> _任务列表_:
**a.** 在登录登出代码节选中，当token是HostAuthenticationToken的实例时，host取自哪里？
**b.** 用两句话概括登录登出代码节选。
**c.** 请接着登录登出代码节选的末尾往下写。

接下里就是对安全管理器登录逻辑返回的Subject信息进行复制到当前subject
PrincipalCollection principals;
String host = null;
if (subject instanceof DelegatingSubject) {
DelegatingSubject delegating = (DelegatingSubject) subject;
host = delegating.host;
} else {
principals = subject.getPrincipals();
}
if (principals == null || principals.isEmpty()) {
throw ...
}
this.principals = principals;//复制
this.authenticated = true;//标志已认证
if (token instanceof HostAuthenticationToken) {
host = ((HostAuthenticationToken) token).getHost();
}
if (host != null) {
this.host = host;
}
Session session = subject.getSession(false);
if (session != null) {
this.session = decorate(session);//装饰session
} else {
this.session = null;
}
6、当前用户登出currentUser.logout()
public void logout() {
try {
//清楚session中的RUN_AS_PRINCIPALS_SESSION_KEY属性
clearRunAsIdentitiesInternal();
this.securityManager.logout(this);
} finally {//清空信息
this.session = null;
this.principals = null;
this.authenticated = false;
}
}
public void logout(Subject subject) {
if (subject == null) {
throw ...

[收集的数据条目]
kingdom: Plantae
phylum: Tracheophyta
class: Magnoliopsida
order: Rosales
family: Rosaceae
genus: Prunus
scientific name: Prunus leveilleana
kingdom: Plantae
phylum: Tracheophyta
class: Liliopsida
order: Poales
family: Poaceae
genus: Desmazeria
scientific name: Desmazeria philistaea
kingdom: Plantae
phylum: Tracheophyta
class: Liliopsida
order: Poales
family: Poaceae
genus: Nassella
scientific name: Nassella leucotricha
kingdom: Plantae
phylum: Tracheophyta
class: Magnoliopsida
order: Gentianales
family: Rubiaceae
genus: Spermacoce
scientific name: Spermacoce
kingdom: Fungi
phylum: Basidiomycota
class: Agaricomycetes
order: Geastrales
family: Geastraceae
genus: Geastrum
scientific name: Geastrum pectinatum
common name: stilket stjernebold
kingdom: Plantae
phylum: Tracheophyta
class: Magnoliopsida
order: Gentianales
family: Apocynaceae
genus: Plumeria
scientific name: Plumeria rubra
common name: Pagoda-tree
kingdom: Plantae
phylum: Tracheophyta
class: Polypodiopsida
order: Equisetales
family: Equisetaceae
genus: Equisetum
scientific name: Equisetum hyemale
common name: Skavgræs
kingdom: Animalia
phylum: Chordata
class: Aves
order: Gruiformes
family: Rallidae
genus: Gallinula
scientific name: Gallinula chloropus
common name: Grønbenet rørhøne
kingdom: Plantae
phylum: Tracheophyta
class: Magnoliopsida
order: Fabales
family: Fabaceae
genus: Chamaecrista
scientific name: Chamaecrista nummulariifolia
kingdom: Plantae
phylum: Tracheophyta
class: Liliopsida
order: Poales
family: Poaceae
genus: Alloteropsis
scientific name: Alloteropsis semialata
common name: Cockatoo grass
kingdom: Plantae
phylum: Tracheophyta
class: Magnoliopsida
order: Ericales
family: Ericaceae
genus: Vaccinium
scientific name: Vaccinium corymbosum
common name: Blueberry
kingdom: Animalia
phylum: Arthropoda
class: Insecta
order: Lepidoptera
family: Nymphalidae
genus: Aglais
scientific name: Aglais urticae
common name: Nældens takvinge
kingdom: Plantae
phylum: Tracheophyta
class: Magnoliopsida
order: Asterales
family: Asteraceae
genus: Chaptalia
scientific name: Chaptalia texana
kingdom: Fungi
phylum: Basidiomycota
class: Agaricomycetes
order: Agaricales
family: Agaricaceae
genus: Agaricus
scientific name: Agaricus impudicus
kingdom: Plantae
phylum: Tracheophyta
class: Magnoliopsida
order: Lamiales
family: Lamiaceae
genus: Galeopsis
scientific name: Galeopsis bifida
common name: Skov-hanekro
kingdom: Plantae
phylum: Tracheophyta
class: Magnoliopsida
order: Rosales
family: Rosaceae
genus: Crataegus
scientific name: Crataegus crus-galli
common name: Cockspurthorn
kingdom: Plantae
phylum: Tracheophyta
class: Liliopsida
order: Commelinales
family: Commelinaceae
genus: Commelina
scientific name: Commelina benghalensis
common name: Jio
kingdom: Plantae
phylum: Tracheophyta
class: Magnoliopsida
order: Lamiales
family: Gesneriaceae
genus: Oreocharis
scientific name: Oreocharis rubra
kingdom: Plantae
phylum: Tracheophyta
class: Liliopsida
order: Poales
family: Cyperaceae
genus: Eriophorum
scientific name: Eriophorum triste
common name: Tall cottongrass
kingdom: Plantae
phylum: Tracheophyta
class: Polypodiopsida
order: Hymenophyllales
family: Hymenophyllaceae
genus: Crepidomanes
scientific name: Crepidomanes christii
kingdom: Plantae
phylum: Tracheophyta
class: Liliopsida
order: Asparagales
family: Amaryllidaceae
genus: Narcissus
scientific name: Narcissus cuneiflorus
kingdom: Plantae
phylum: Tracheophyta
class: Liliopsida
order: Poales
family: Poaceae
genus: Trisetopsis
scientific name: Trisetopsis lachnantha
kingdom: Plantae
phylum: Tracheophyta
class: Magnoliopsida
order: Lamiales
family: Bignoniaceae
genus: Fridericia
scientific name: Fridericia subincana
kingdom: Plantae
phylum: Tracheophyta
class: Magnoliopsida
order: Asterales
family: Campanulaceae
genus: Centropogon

> _作答内容_:
**a.** 取自该token调用getHost()的返回值。

**b.** 节选先把安全管理器登录逻辑返回的Subject信息复制到当前subject：设置principals，将authenticated标为true，在有主机信息时设置host，并对session进行装饰，没有session则置为null。随后展示当前用户登出currentUser.logout()：先调用clearRunAsIdentitiesInternal()和安全管理器的logout，最后在finally中把session和principals置为null，并把authenticated设为false。

**c.**
}
beforeLogout(subject);//删除RememberMe管理器中的相关信息
PrincipalCollection principals = subject.getPrincipals();
if (principals != null && !principals.isEmpty()) {
Authenticator authc = getAuthenticator();
if (authc instanceof LogoutAware) {
//这里可以清理缓存和通知监听器
((LogoutAware) authc).onLogout(principals);
}
}
try {
delete(subject);//这里调用subjectDAO的delete方法
} catch (Exception e) {
if (log.isDebugEnabled()) {
String msg = "Unable to cleanly unbind Subject. Ignoring (logging out).";
log.debug(msg, e);
}
} finally {
try {
stopSession(subject);//设置session过期
} catch (Exception e) {
if (log.isDebugEnabled()) {
String msg = "Unable to cleanly stop Session for Subject [" + subject.getPrincipal() + "] " +
"Ignoring (logging out).";
log.debug(msg, e);
}
}
}
}
总结:
shiro框架可以说是化繁为简,各种组件各司其职,分工明确,值得深入学习。